#### PROBLEM STATEMENT:
Output the full listing below exactly; the images stay out.

PROVIDED MATERIAL Start Marker

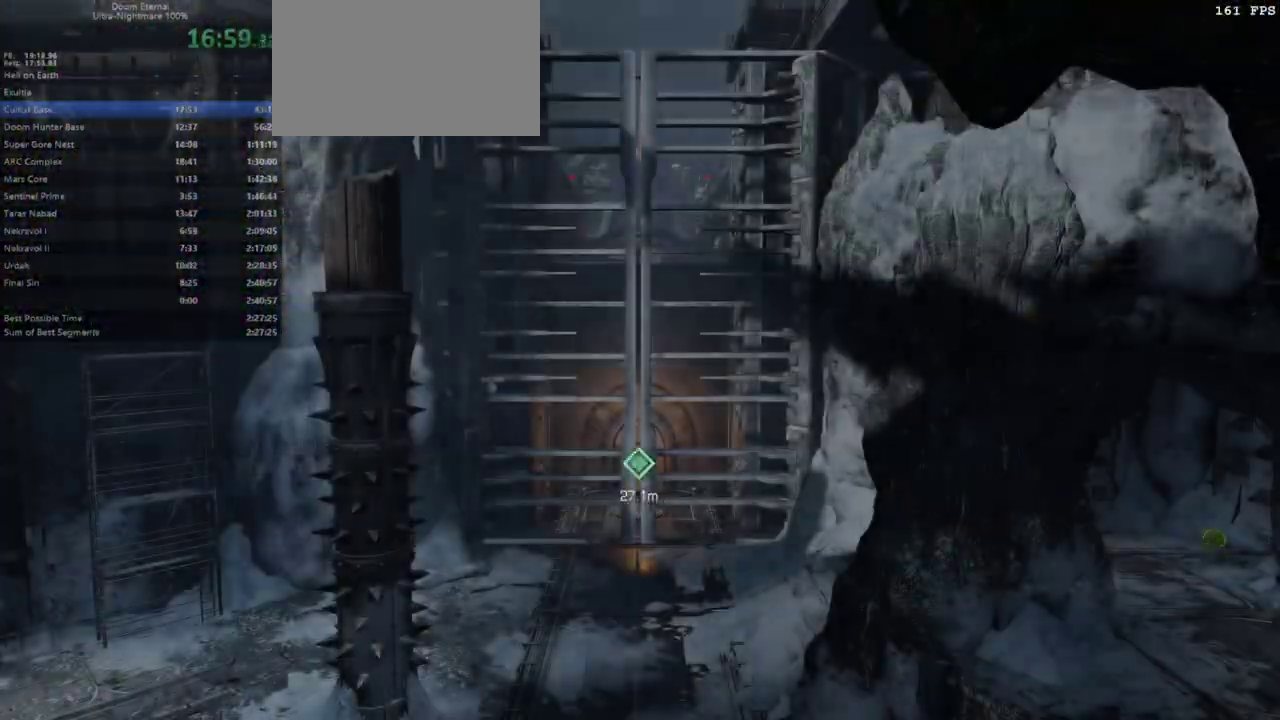
{"keys": [], "mouse": [], "events": [[467, "fw", "up"]]}
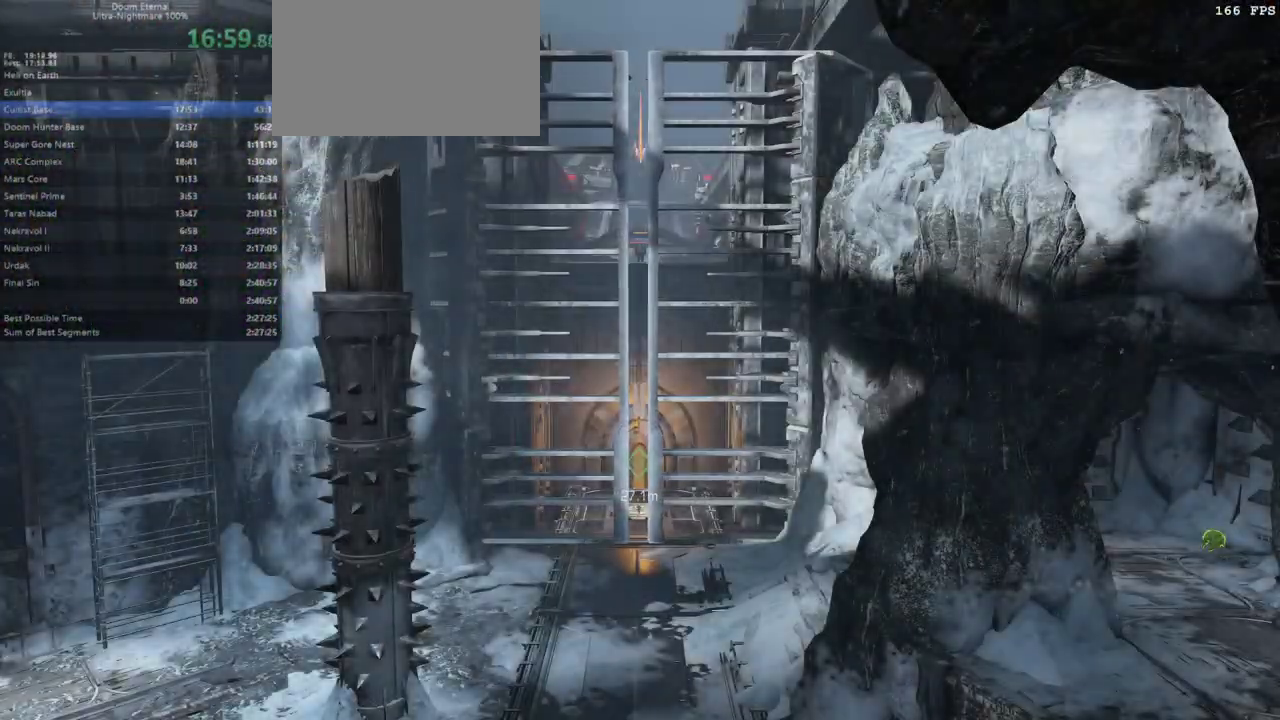
{"keys": [], "mouse": [], "events": []}
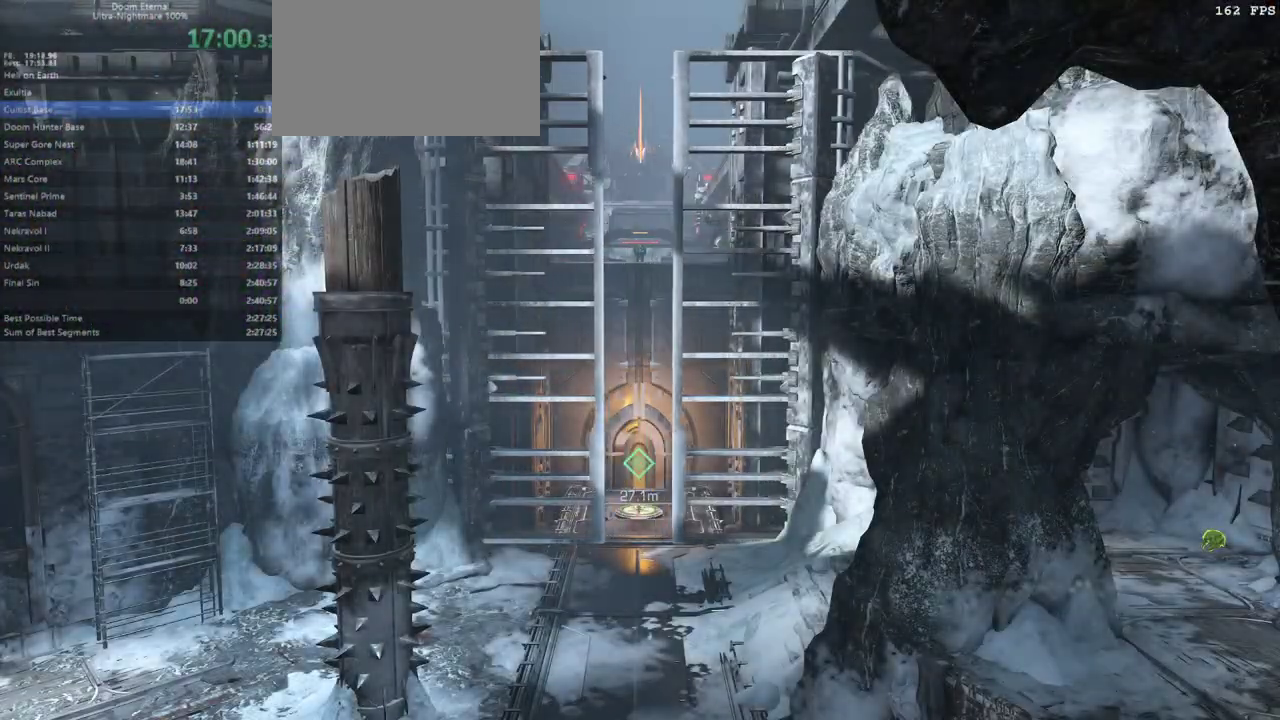
{"keys": [], "mouse": [], "events": []}
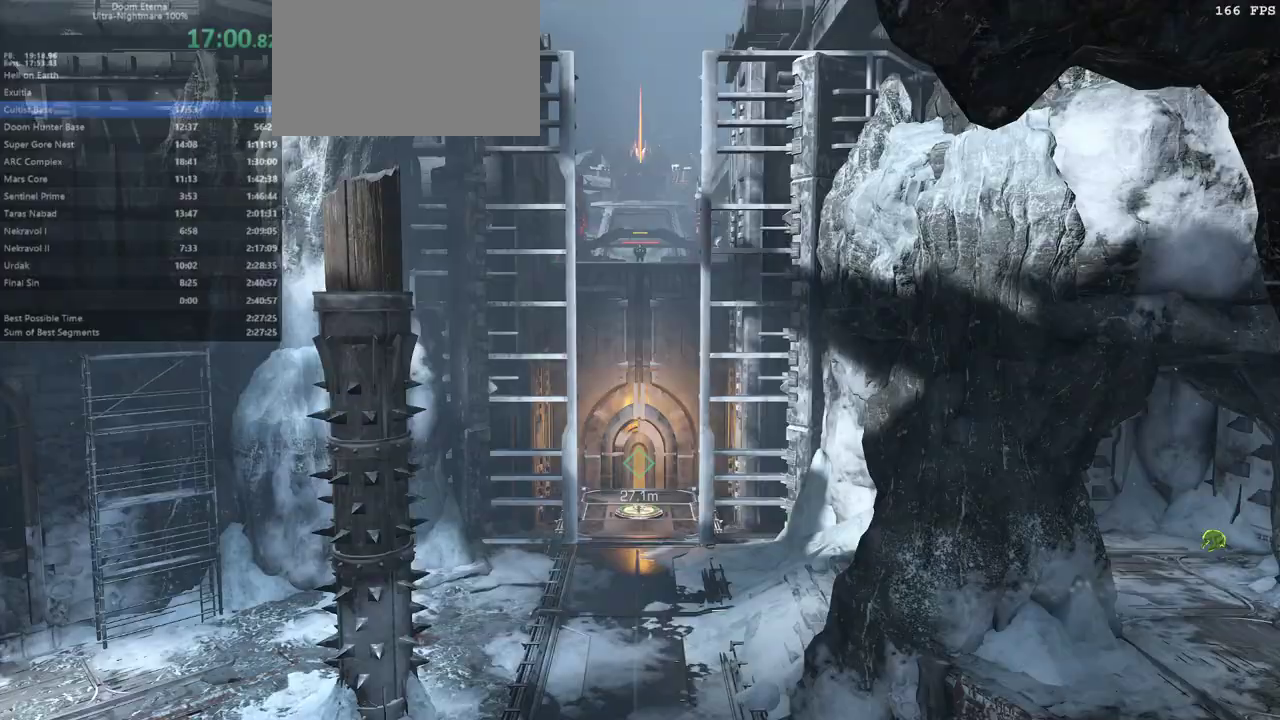
{"keys": [], "mouse": [], "events": []}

PROVIDED MATERIAL End Marker

#### EXERCISE OUTPUT:
{"keys": [], "mouse": [], "events": [[467, "fw", "up"]]}
{"keys": [], "mouse": [], "events": []}
{"keys": [], "mouse": [], "events": []}
{"keys": [], "mouse": [], "events": []}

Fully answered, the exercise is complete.